The big prize is likely to be Ohio, which has become one of the true bellwether states in American presidential elections. Ohio has similar demographics as Michigan, but has a higher share of evangelical voters, is a bit more rural, and has a lower share of college educated voters. These differences from Michigan should make Ohio more favorable ground for Rick Santorum, since Romney has done very well with the country-club Republican voters (incomes over 100K), and less well with blue-collar voters. Two weeks ago, Santorum opened up a big lead in Ohio, and as recently as the start of the week, he led Romney by 11 in the state. In the two state polls taken since the Michigan and Arizona primaries, the gap between the two candidates has narrowed. Santorum now leads by 2 points in Rasmussen, and 4 in a Quinnipiac survey. This is exactly the pattern that was seen in Michigan, where a big Santorum lead began to shrink in the week before the primary, and in the end, he lost the state narrowly to Romney.
Romney is likely to make Ohio the focus of his effort the next few days. If he can pull off a win in Ohio to add to victories in the other four states, he will have won the most competitive “headline” contest of the night, and added to his lead in primary victories and delegates won. He would also have beaten Santorum for a second time in a state where Santorum has argued he can attract Reagan Democrats and blue-collar voters in November against Obama.
If Santorum can hold on and win Ohio, he can lay claim to being the only real challenger to Romney and try to force Newt Gingrich from the race, thereby denying Romney the opportunity to win in some future contests because conservative voters were divided between Santorum and Gingrich. Gingrich appears likely to win in his home state of Georgia on Tuesday, but trails everywhere else. Santorum is way ahead in Tennessee and Oklahoma, and there are no polls in Alaska or North Dakota. Romney is making a campaign stop in North Dakota this weekend, suggesting he sees an opportunity to win one more state that is being ignored by his opponents.

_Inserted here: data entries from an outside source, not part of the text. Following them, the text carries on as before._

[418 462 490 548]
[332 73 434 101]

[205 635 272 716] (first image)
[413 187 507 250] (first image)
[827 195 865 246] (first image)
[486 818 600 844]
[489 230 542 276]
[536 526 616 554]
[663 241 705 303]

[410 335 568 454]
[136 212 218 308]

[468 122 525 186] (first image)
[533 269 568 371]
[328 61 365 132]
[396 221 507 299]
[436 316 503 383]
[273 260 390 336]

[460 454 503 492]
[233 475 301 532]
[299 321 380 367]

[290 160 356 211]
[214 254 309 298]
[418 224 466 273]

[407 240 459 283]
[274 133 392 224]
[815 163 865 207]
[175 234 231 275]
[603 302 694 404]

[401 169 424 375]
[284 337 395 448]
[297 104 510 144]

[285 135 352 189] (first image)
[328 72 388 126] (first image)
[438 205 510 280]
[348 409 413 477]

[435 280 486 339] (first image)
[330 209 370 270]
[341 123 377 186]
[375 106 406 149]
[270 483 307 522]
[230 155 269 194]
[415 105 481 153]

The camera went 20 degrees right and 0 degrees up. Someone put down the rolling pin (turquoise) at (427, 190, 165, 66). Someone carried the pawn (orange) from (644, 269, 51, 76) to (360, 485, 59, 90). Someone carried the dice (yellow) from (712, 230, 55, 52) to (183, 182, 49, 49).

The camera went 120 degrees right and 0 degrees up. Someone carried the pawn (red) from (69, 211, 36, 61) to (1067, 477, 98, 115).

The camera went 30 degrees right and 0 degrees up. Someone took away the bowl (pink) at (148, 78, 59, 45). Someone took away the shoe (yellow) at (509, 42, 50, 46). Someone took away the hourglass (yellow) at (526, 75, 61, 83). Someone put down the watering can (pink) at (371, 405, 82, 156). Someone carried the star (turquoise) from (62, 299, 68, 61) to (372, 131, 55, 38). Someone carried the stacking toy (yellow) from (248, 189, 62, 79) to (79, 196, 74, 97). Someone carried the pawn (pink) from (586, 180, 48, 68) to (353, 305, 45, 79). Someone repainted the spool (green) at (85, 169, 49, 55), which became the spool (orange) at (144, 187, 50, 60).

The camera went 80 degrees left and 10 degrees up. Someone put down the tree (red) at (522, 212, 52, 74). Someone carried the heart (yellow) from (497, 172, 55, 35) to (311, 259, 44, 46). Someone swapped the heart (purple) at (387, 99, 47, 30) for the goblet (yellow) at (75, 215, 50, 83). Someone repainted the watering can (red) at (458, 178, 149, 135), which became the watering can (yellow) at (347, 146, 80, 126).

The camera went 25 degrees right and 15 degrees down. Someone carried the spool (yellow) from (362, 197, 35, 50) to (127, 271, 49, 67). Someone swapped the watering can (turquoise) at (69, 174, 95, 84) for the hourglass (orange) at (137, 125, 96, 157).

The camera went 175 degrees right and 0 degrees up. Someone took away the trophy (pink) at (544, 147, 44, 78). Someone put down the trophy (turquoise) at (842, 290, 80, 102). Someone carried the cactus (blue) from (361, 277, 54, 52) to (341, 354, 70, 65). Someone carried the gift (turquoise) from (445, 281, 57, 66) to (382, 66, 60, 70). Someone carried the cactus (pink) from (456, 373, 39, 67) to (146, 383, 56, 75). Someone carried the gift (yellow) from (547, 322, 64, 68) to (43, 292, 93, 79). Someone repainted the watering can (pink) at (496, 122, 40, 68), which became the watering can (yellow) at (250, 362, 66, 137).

There is no evidence that Santorum will give up on the race, even if he has a disappointing night on Tuesday. Once a candidate gets a taste of being a frontrunner, which Santorum had for a few weeks, the “I could be president bug” does not disappear very quickly. Newt Gingrich, who held the national lead on two occasions, appears particularly embittered at Mitt Romney for what he believes were misleading attacks on his record that knocked him from his perch at the front of the pack. Gingrich was speaking to reporters at the end of 2011 as if it were a virtual certainty that he would be the nominee before any votes had been cast. Ironically, if Gingrich sees Santorum stumble on Tuesday, winning only in Tennessee and Oklahoma, and maybe Alaska, he might believe that his candidacy could for the third time rise from the dead. By sticking around, both he and Santorum would be fighting for their share of the non-Romney vote, increasing Romney’s chances of winning more of the future contests.
Due to the changes in GOP delegate selection rules (fewer winner-take-all states) and the delegate penalties assessed against some states which moved their primaries up, the GOP race will be a longer slog to the finish than it would have been in earlier cycles. If Romney wins Ohio on Tuesday, plus finishes first in four or five other states, it is hard to see him being denied the nomination. But that does not mean that any of his opponents will gracefully leave the race.